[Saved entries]
= Beginning of Section =

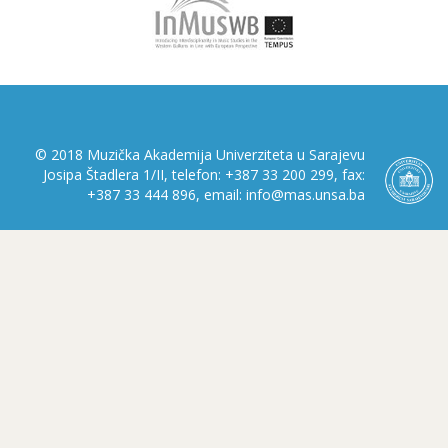
© 2018 Muzička Akademija Univerziteta u Sarajevu
Josipa Štadlera 1/II, telefon: +387 33 200 299, fax:
+387 33 444 896, email: info@mas.unsa.ba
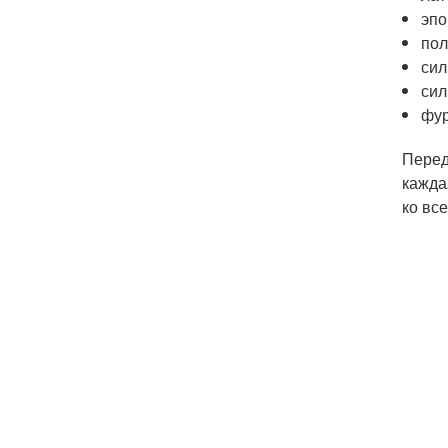
эпо
пол
сил
сил
фу
Перед
кажда
ко вс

= End of Section =

▸ WHAT TO WORK ON
Each record above should be repeated exactly, please, without pictures.

▸ SOLUTION
© 2018 Muzička Akademija Univerziteta u Sarajevu
Josipa Štadlera 1/II, telefon: +387 33 200 299, fax:
+387 33 444 896, email: info@mas.unsa.ba
эпо
пол
сил
сил
фу
Перед
кажда
ко вс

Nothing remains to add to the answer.